Um cozinheiro pode ter como "ikigai" alcançar uma estrela Michelin. Poderá nunca a alcançar, mas lutará por ela todos os dias, aperfeiçoando minuciosamente a sua forma de trabalhar, retirando desta entrega um sabor de concretização tão ou mais importante do que a estrela: viver com intensidade e alegria, melhorar a cada dia, sentir-se realizado por atingir novas etapas, ser capaz de ultrapassar inúmeras dificuldades e atingir um patamar de excelência e reconhecimento.

Mas o "ikigai" também poderá resumir-se ao avô que tem prazer e orgulho em levar o seu neto à escola, vê-lo crescer, adivinhar-lhe parecenças físicas, transmitir-lhe conhecimento ou simplesmente fazê-lo rir com uma patetice.

Todos nós alimentamos um certo fascínio pela ideia do elixir da eterna juventude e desejamos envelhecer da melhor forma possível. Este é o ponto mais interessante de todos. Podemos, a partir de hoje, decidir de que forma vamos envelhecer. Podemos e devemos conseguir imaginar-nos com 70 e 80 anos, e começar já a construir um quotidiano que nos permita alcançar a pessoa que desejamos ser no futuro.

Olhar o amanhã como uma abertura de inúmeras hipóteses em vez de um afunilamento do que nos será possível fazer (porque já sabemos que perderemos agilidade, destreza, força, e seremos condicionados por problemas de saúde) é mais uma razão para contrariarmos a tendência enquanto o conseguimos.

Somos cruéis quando olhamos determinadas actividades como sendo destinadas apenas a pessoas de determinada idade. Isto é preconceituoso, chama-se idadismo, e tem de ser combatido (até porque o idadismo não é apenas exercido em pessoas de idade avançada).

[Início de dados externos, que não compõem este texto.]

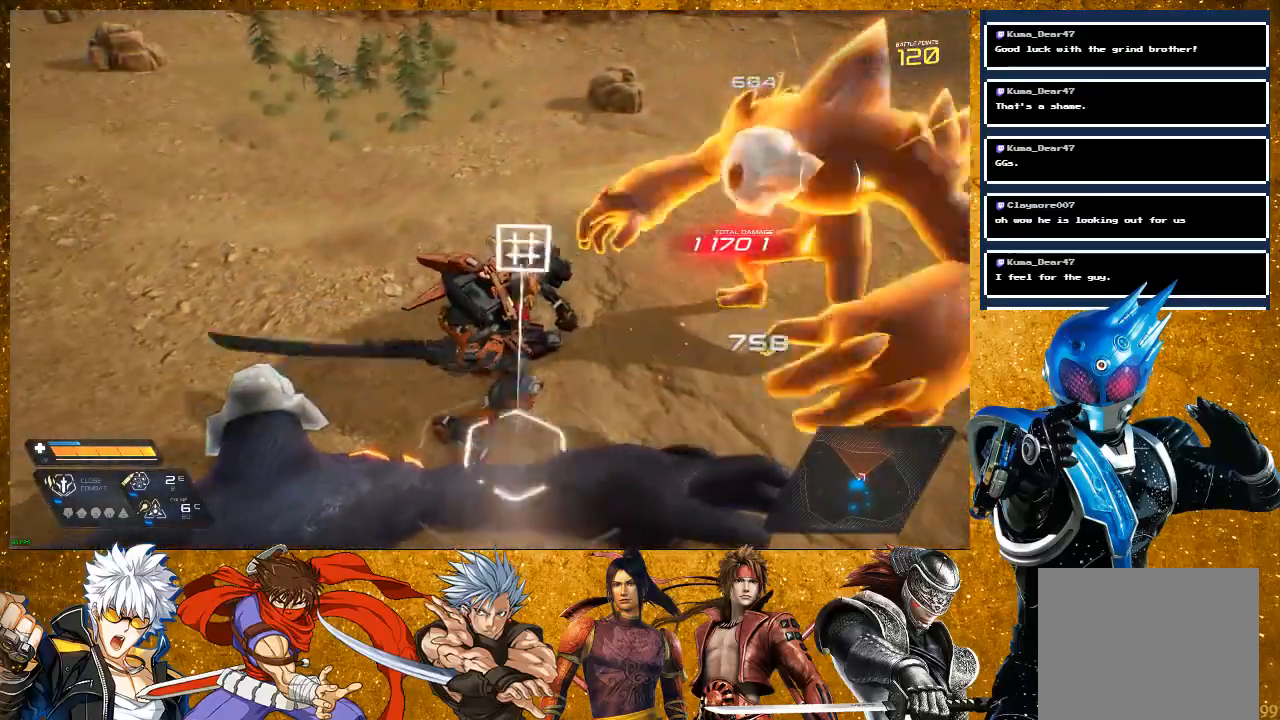
{"buttons": ["SQUARE"], "left_stick": "right", "right_stick": "center", "events": [[300, "SQUARE", "down"], [350, "SQUARE", "up"], [450, "SQUARE", "down"]]}
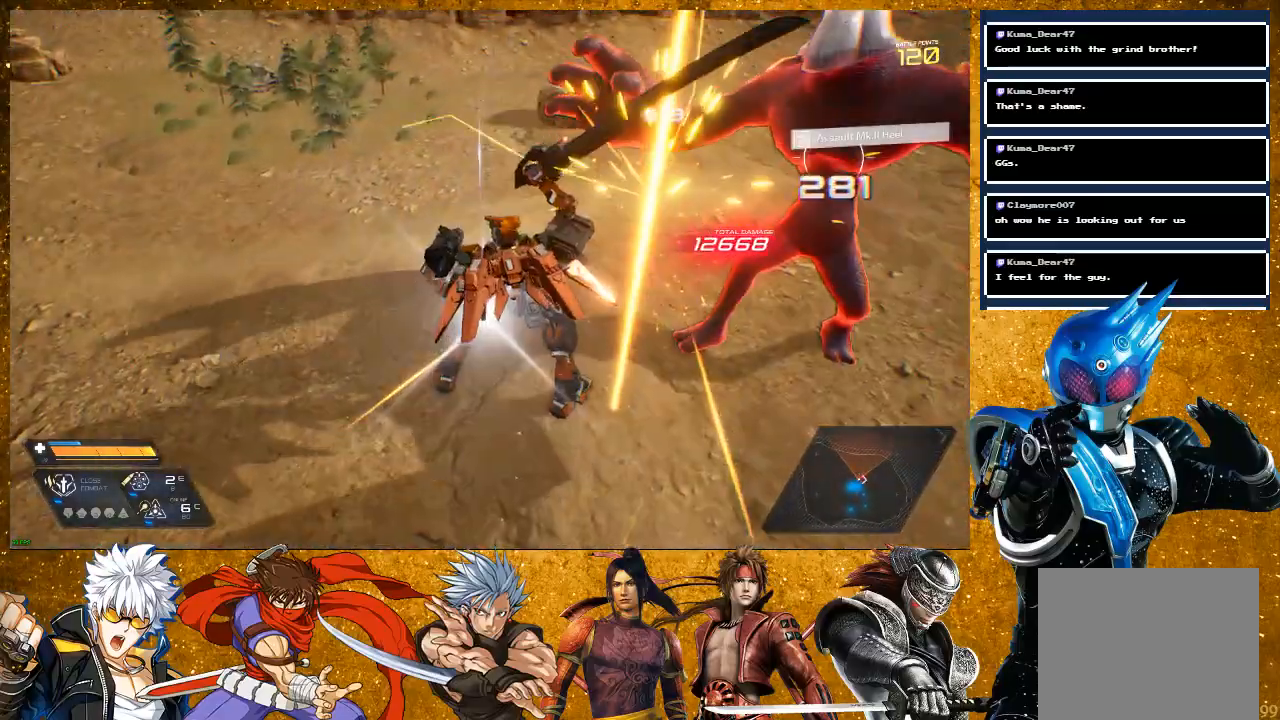
{"buttons": [], "left_stick": "up-right", "right_stick": "right", "events": [[67, "SQUARE", "up"], [233, "right_stick", "right"], [333, "left_stick", "up-right"]]}
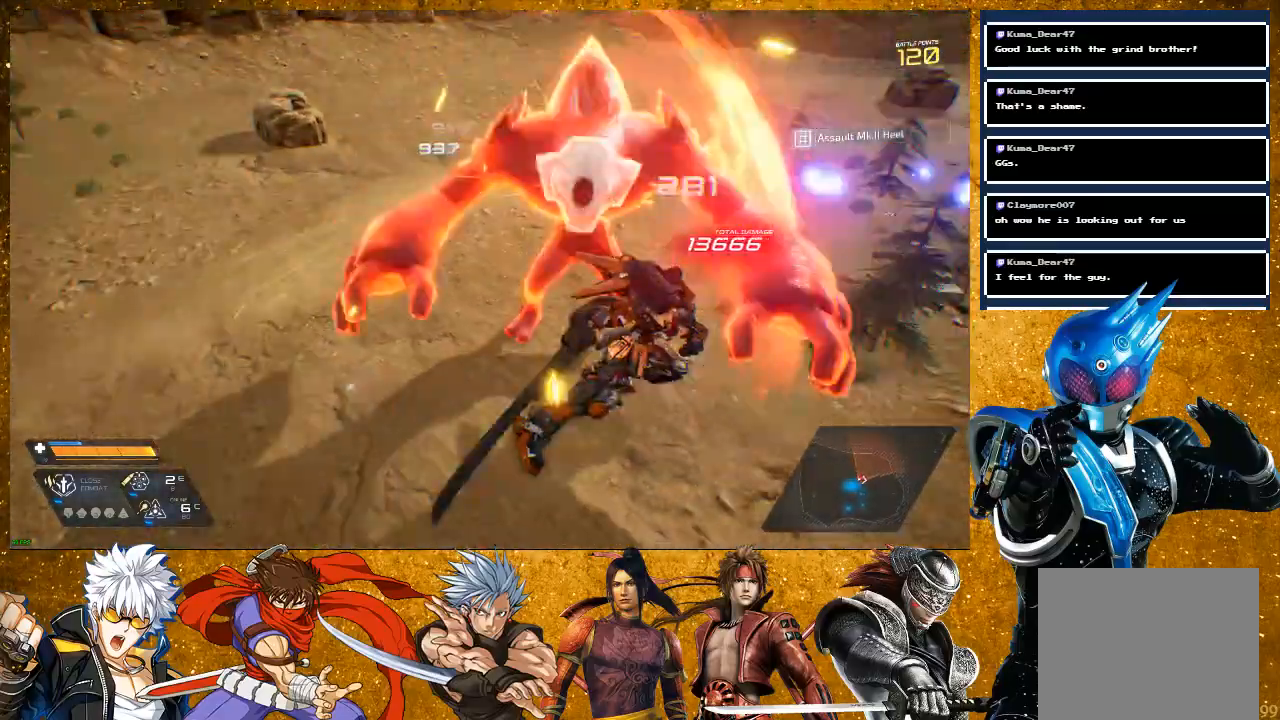
{"buttons": [], "left_stick": "down", "right_stick": "right", "events": [[83, "right_stick", "center"], [167, "left_stick", "up"], [183, "SQUARE", "down"], [250, "SQUARE", "up"], [300, "left_stick", "center"], [450, "left_stick", "down"], [483, "right_stick", "right"]]}
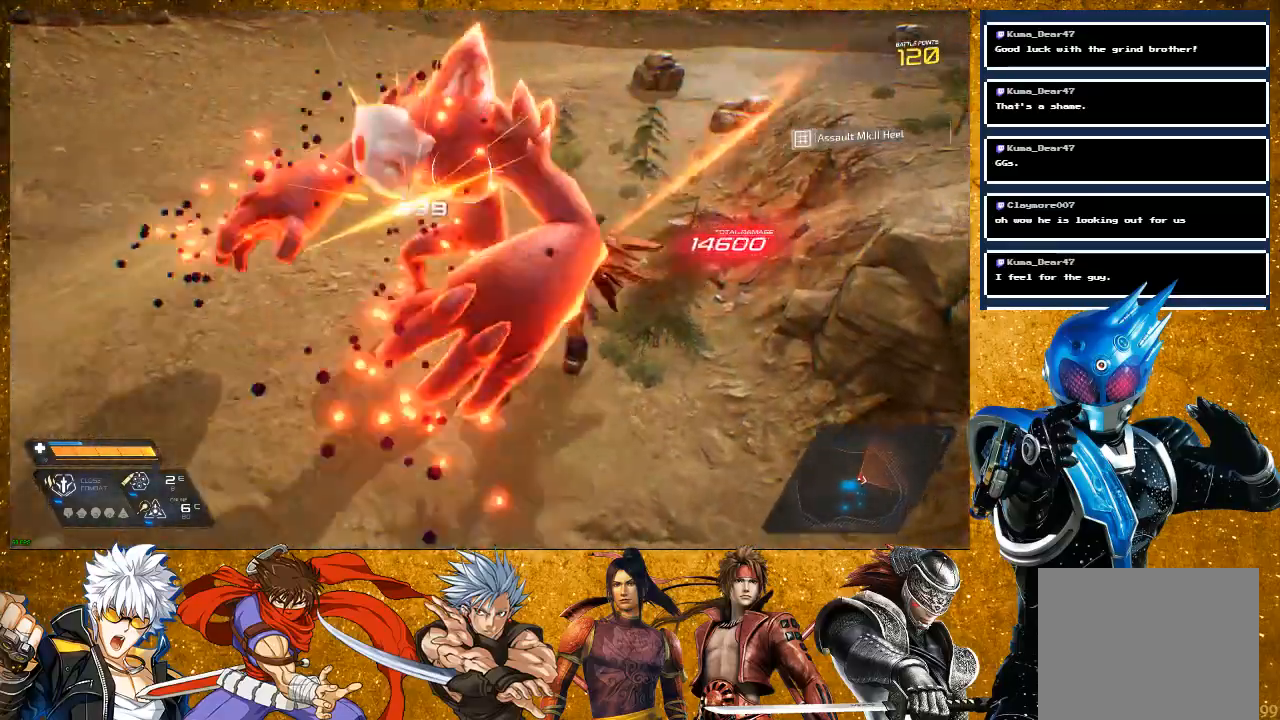
{"buttons": ["R2"], "left_stick": "down-left", "right_stick": "right", "events": [[400, "left_stick", "down-left"], [433, "R2", "down"]]}
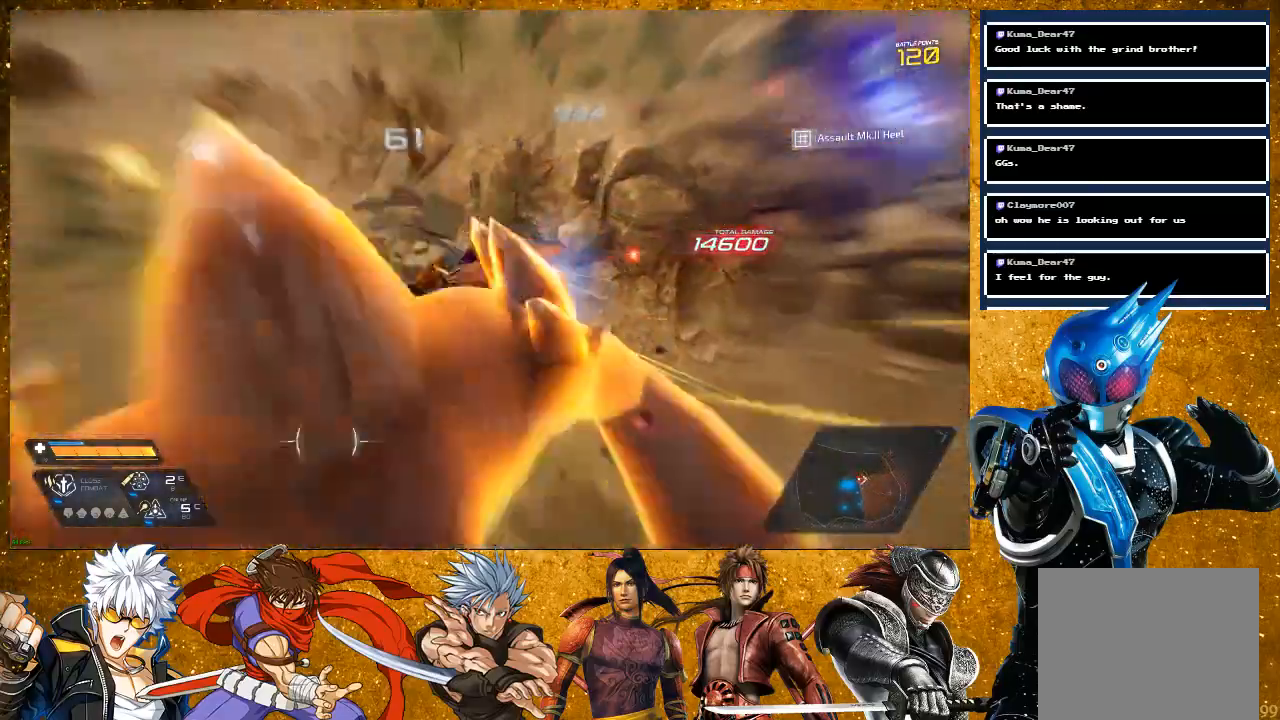
{"buttons": ["SQUARE"], "left_stick": "up-right", "right_stick": "center", "events": [[133, "R2", "up"], [150, "left_stick", "down-right"], [200, "left_stick", "up-right"], [200, "right_stick", "center"], [317, "SQUARE", "down"], [433, "SQUARE", "up"], [500, "SQUARE", "down"]]}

Sabiam que existem cerca de 370 universidades seniores no nosso país? E 720 bandas filarmónicas onde se poderá aprender um instrumento com preços bastante acessíveis? Bibliotecas públicas e piscinas municipais, que devem ser usadas e dinamizadas. Um simples encontro de leitores poderá transfigurar toda a dinâmica da nossa vida. Talvez o problema não seja a falta de oferta, mas apenas a forma como olhamos determinadas actividades. Fazer o exercício de descobrir se o maior impedimento não estará apenas na nossa cabeça.

Não julgar quem, com 40 anos, decide escrever um livro ou aprender um instrumento, ou alguém que, com 50 anos, decide tirar a sua licenciatura de sonho, porque já não precisa dela para o emprego que cumpriu durante toda a sua vida. Não podemos olhar de soslaio homens e mulheres que, com 60 anos, frequentam a hidroginástica, compram uma bicicleta, praticam aulas de yoga, ou se mudam da cidade para o campo.

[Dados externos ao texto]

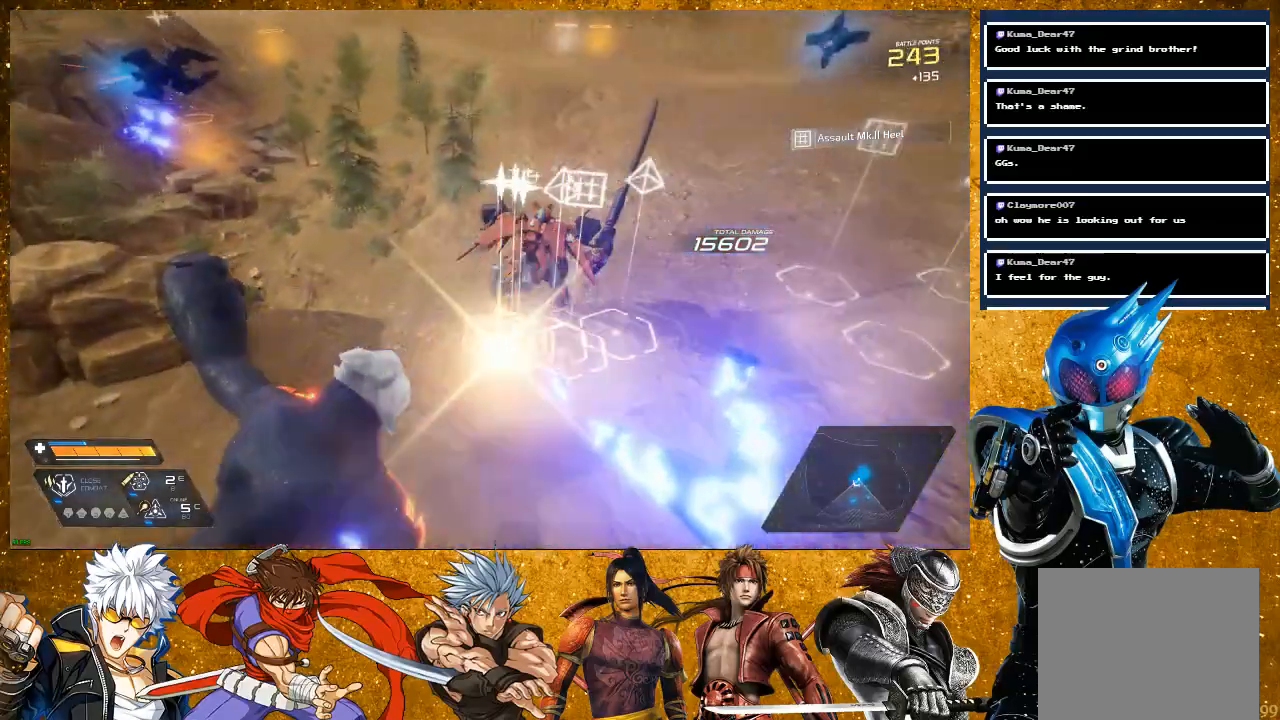
{"buttons": ["R2"], "left_stick": "up", "right_stick": "center", "events": [[233, "right_stick", "center"], [383, "R2", "down"]]}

Nem das senhoras de 75 anos que passam as manhãs nos cafés com as amigas a falarem das actividades do bairro. Não esquecer que estes momentos são de uma importância social imensa, principalmente no combate da solidão, do isolamento, da depressão e prevenção de doenças mentais.

Há dias, ao jogar snooker com o meu filho num salão de jogos, pude ouvir a conversa de dois sexagenários da mesa do lado. Um deles repetia várias vezes: “Deixa, eu tenho de aprender por mim”. Entendi que se tratavam de dois amigos em que um deles decidira dar aulas ao outro, incentivando-o a cada tacada a melhorar.

Quando terminaram, o que aprendia, talvez em modo de agradecimento pela aula, perguntou ao seu amigo se já tinha o passe "que dava para ir até Setúbal, se quisessem". O outro respondeu-lhe que não, mas que se ele lhe explicasse tudo, poderia tratar disso. É preciso apenas isto.

Artigo editado às 17h15 do dia 14 de Setembro para rectificar a informação sobre o lugar ocupado por Portugal entre os países da Europa mais envelhecidos.